#### What you have to do
Please repeat the lines below word for word, with no changes.

==============================

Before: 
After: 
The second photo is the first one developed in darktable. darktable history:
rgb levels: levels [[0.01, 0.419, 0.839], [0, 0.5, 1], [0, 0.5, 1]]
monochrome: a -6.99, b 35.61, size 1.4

==============================

#### Solution to this problem
Before: 
After: 
The second photo is the first one developed in darktable. darktable history:
rgb levels: levels [[0.01, 0.419, 0.839], [0, 0.5, 1], [0, 0.5, 1]]
monochrome: a -6.99, b 35.61, size 1.4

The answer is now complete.